- Native name: Rivière Nduruma (French)

Location
- Country: Burundi
- Provinces: Kirundo, Muyinga

Physical characteristics
- Source: Kabuyenge River
- • location: Murama, Gashoho
- • coordinates: 2°43′42″S 30°11′57″E﻿ / ﻿2.72833°S 30.19917°E
- • elevation: 1,664 m (5,459 ft)
- Mouth: Lake Kanzigiri
- • location: Kirundo Province, Burundi
- • coordinates: 2°31′05″S 30°19′39″E﻿ / ﻿2.51819°S 30.32754°E
- • elevation: 1,326 m (4,350 ft)
- Length: 49.5 km (30.8 mi)
- Basin size: 420.7 km^{2} (162.4 sq mi)
- • location: Mouth
- • average: 2.55 m^{3} (90.12 cu ft)
- • minimum: 0.877 m^{3} (30.97 cu ft)
- • maximum: 5.98 m^{3} (211.0 cu ft)

Basin features
- Progression: Lake Kanzigiri → Nyamabuno → Lake Rweru → Kagera → Lake Victoria → White Nile → Nile → Mediterranean Sea
- Population: 180,000
- • right: Gacucu

= Nduruma River =

River in Burundi

Nduruma River (Rivière Nduruma) is a river in the northeast of Kirundo Province, Burundi, a tributary of Lake Kanzigiri.

==Course==

The Nduruma River forms to the north of Tongo colline in the Commune of Gitobe, where the Mukabagabaga River and Ntimba River converge.
It flows northeast past Gitobe, parallel to the RP62 highway. (Note: A 2012 report on investment opportunities in renewable energy includes a map that shows the river extending beyond its source on the Defense Mapping Agency's 1994 map, then turning southwest and flowing to Lake Cohoha. The map also shows the Rurata River connecting to the point where the east and west branches of the Nduruma join, and flowing southwest into the Nyavyamo Marsh, a tributary of the Kanyaru.
A closer look at the 1994 map shows that Lake Cohoha is fed by the Rugamura River, which has a tributary named Nduruma. This Nduruma has a tributary named Gasuga, which forms not far from an unnamed tributary to the main Nduruma River. The Rurata River that feeds the Nyavyamo Marsh has a tributary named Rugumba, which forms near the head of the Mukabagabaga, a tributary of the head of the Nduruma. The Nyavyamo Marsh and Lake Cogoha have tributaries that form near tributaries of the Nduruma River.)

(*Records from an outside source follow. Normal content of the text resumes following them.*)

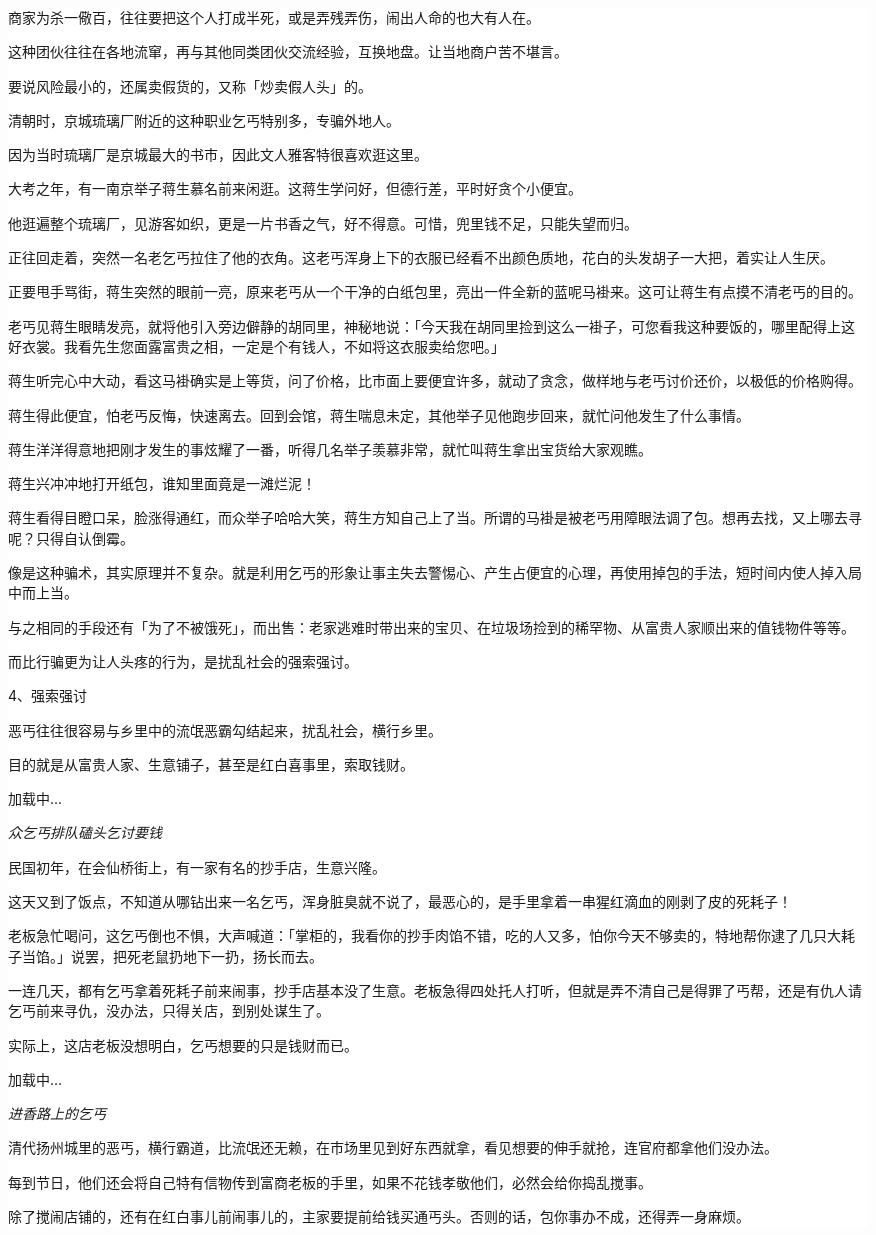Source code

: 商家为杀一儆百，往往要把这个人打成半死，或是弄残弄伤，闹出人命的也大有人在。

这种团伙往往在各地流窜，再与其他同类团伙交流经验，互换地盘。让当地商户苦不堪言。

要说风险最小的，还属卖假货的，又称「炒卖假人头」的。

清朝时，京城琉璃厂附近的这种职业乞丐特别多，专骗外地人。

因为当时琉璃厂是京城最大的书市，因此文人雅客特很喜欢逛这里。

大考之年，有一南京举子蒋生慕名前来闲逛。这蒋生学问好，但德行差，平时好贪个小便宜。

他逛遍整个琉璃厂，见游客如织，更是一片书香之气，好不得意。可惜，兜里钱不足，只能失望而归。

正往回走着，突然一名老乞丐拉住了他的衣角。这老丐浑身上下的衣服已经看不出颜色质地，花白的头发胡子一大把，着实让人生厌。

正要甩手骂街，蒋生突然的眼前一亮，原来老丐从一个干净的白纸包里，亮出一件全新的蓝呢马褂来。这可让蒋生有点摸不清老丐的目的。

老丐见蒋生眼睛发亮，就将他引入旁边僻静的胡同里，神秘地说：「今天我在胡同里捡到这么一褂子，可您看我这种要饭的，哪里配得上这好衣裳。我看先生您面露富贵之相，一定是个有钱人，不如将这衣服卖给您吧。」

蒋生听完心中大动，看这马褂确实是上等货，问了价格，比市面上要便宜许多，就动了贪念，做样地与老丐讨价还价，以极低的价格购得。

蒋生得此便宜，怕老丐反悔，快速离去。回到会馆，蒋生喘息未定，其他举子见他跑步回来，就忙问他发生了什么事情。

蒋生洋洋得意地把刚才发生的事炫耀了一番，听得几名举子羡慕非常，就忙叫蒋生拿出宝货给大家观瞧。

蒋生兴冲冲地打开纸包，谁知里面竟是一滩烂泥！

蒋生看得目瞪口呆，脸涨得通红，而众举子哈哈大笑，蒋生方知自己上了当。所谓的马褂是被老丐用障眼法调了包。想再去找，又上哪去寻呢？只得自认倒霉。

像是这种骗术，其实原理并不复杂。就是利用乞丐的形象让事主失去警惕心、产生占便宜的心理，再使用掉包的手法，短时间内使人掉入局中而上当。

与之相同的手段还有「为了不被饿死」，而出售：老家逃难时带出来的宝贝、在垃圾场捡到的稀罕物、从富贵人家顺出来的值钱物件等等。

而比行骗更为让人头疼的行为，是扰乱社会的强索强讨。

4、强索强讨

恶丐往往很容易与乡里中的流氓恶霸勾结起来，扰乱社会，横行乡里。  

目的就是从富贵人家、生意铺子，甚至是红白喜事里，索取钱财。

加载中...

_众乞丐排队磕头乞讨要钱_

民国初年，在会仙桥街上，有一家有名的抄手店，生意兴隆。                                                                    

这天又到了饭点，不知道从哪钻出来一名乞丐，浑身脏臭就不说了，最恶心的，是手里拿着一串猩红滴血的刚剥了皮的死耗子！

老板急忙喝问，这乞丐倒也不惧，大声喊道：「掌柜的，我看你的抄手肉馅不错，吃的人又多，怕你今天不够卖的，特地帮你逮了几只大耗子当馅。」说罢，把死老鼠扔地下一扔，扬长而去。

一连几天，都有乞丐拿着死耗子前来闹事，抄手店基本没了生意。老板急得四处托人打听，但就是弄不清自己是得罪了丐帮，还是有仇人请乞丐前来寻仇，没办法，只得关店，到别处谋生了。

实际上，这店老板没想明白，乞丐想要的只是钱财而已。  

加载中...

_进香路上的乞丐_

清代扬州城里的恶丐，横行霸道，比流氓还无赖，在市场里见到好东西就拿，看见想要的伸手就抢，连官府都拿他们没办法。

每到节日，他们还会将自己特有信物传到富商老板的手里，如果不花钱孝敬他们，必然会给你捣乱搅事。

除了搅闹店铺的，还有在红白事儿前闹事儿的，主家要提前给钱买通丐头。否则的话，包你事办不成，还得弄一身麻烦。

The lower part of the Nduruma River forms the boundary between the Commune of Gitobe and Commune of Busoni.
In its lower marshes, between the Shore and Buringa collines, the river takes the name Kanzigiri River, which converges with the Gacucu River marshes and feeds the south end of Lake Kanzigiri.